Entries taken from a collection
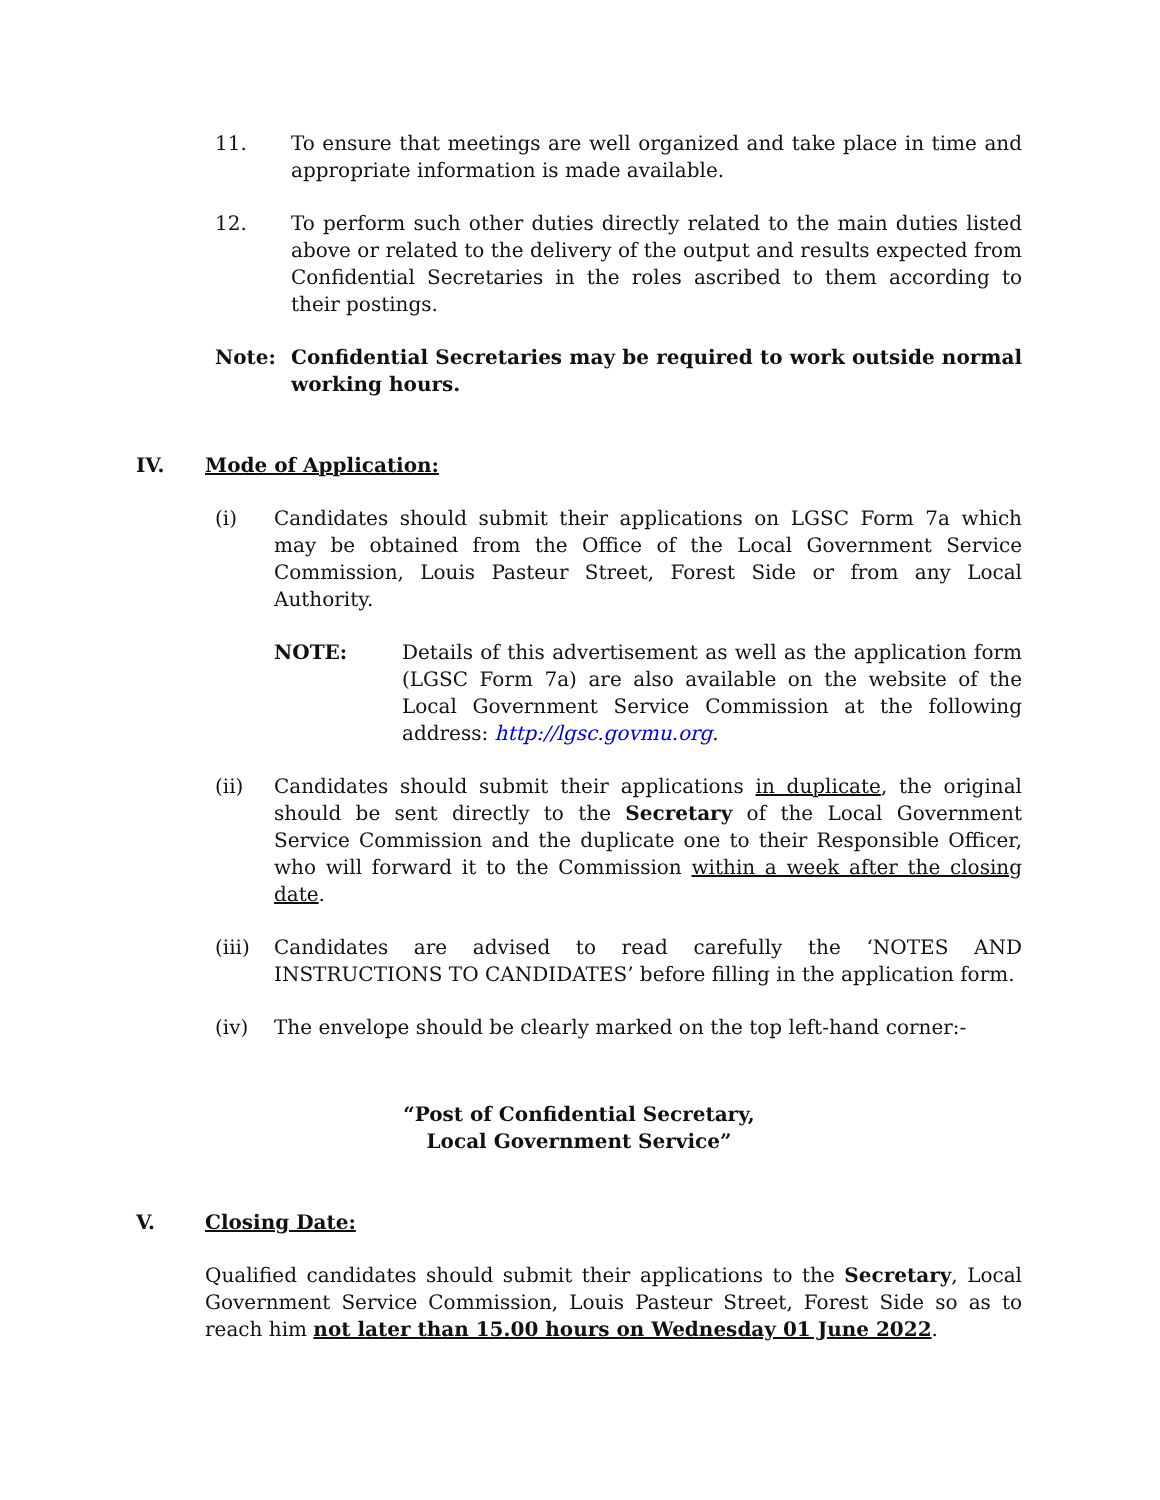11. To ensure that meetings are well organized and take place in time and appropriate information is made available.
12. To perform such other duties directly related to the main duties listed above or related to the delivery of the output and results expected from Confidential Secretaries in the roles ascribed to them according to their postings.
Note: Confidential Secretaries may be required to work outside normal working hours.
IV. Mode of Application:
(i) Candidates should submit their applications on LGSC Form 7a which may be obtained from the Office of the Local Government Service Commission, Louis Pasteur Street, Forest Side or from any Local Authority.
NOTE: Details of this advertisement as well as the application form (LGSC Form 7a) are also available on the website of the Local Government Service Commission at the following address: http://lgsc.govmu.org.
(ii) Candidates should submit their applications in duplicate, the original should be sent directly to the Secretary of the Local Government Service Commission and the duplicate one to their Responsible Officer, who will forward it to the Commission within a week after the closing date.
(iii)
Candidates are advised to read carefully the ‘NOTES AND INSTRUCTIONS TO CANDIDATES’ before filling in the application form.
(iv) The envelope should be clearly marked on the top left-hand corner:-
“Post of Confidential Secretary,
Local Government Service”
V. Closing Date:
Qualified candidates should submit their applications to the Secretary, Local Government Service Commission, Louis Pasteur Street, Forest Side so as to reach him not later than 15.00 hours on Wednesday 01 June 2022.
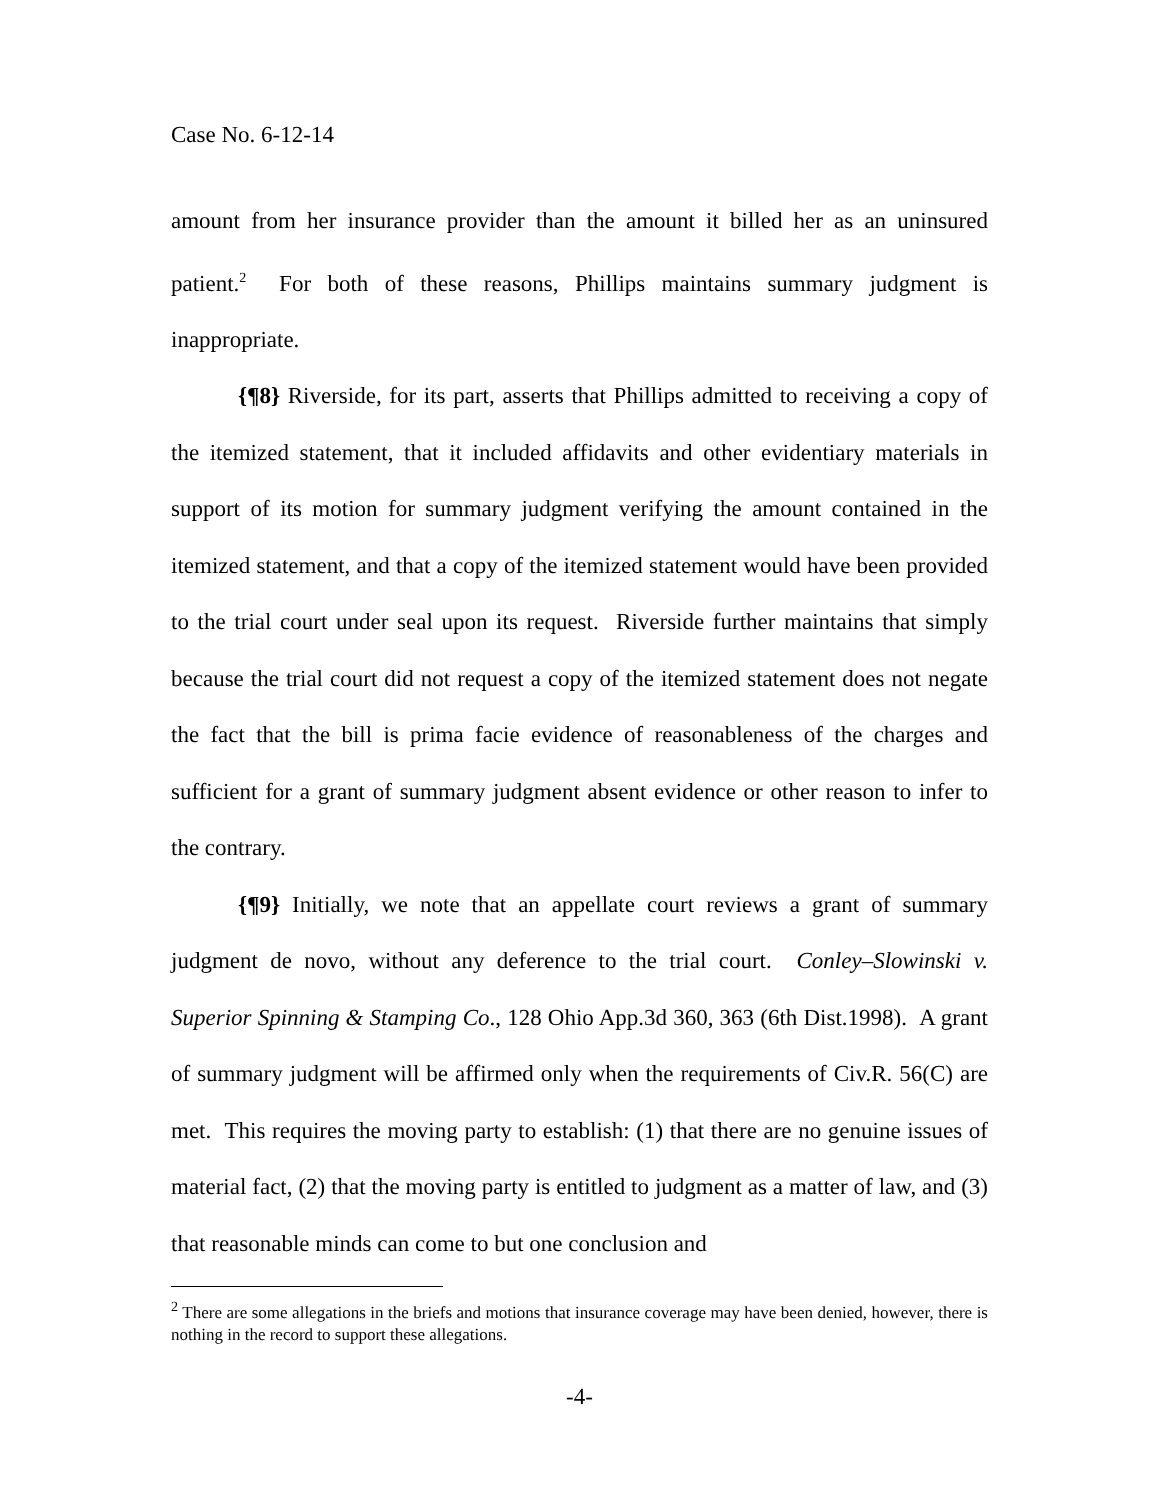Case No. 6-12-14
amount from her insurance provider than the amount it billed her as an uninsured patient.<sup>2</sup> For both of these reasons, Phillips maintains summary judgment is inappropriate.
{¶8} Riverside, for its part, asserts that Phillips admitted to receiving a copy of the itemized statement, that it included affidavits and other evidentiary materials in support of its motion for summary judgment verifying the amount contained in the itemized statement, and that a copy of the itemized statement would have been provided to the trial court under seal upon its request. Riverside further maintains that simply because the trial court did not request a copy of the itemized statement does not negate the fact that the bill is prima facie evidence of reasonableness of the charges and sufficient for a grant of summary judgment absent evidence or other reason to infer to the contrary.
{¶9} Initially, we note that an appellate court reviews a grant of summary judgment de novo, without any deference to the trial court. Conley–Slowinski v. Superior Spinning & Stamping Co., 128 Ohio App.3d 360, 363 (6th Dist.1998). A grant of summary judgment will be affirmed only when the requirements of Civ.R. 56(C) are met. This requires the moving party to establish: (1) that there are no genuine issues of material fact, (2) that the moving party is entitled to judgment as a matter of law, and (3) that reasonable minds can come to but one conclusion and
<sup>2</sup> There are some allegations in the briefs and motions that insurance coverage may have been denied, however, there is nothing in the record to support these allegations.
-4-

About this exercise: Identify the lines of the entries containing the string "support". Copy each such line.

Solution to the problem:
{¶8} Riverside, for its part, asserts that Phillips admitted to receiving a copy of the itemized statement, that it included affidavits and other evidentiary materials in support of its motion for summary judgment verifying the amount contained in the itemized statement, and that a copy of the itemized statement would have been provided to the trial court under seal upon its request. Riverside further maintains that simply because the trial court did not request a copy of the itemized statement does not negate the fact that the bill is prima facie evidence of reasonableness of the charges and sufficient for a grant of summary judgment absent evidence or other reason to infer to the contrary.
<sup>2</sup> There are some allegations in the briefs and motions that insurance coverage may have been denied, however, there is nothing in the record to support these allegations.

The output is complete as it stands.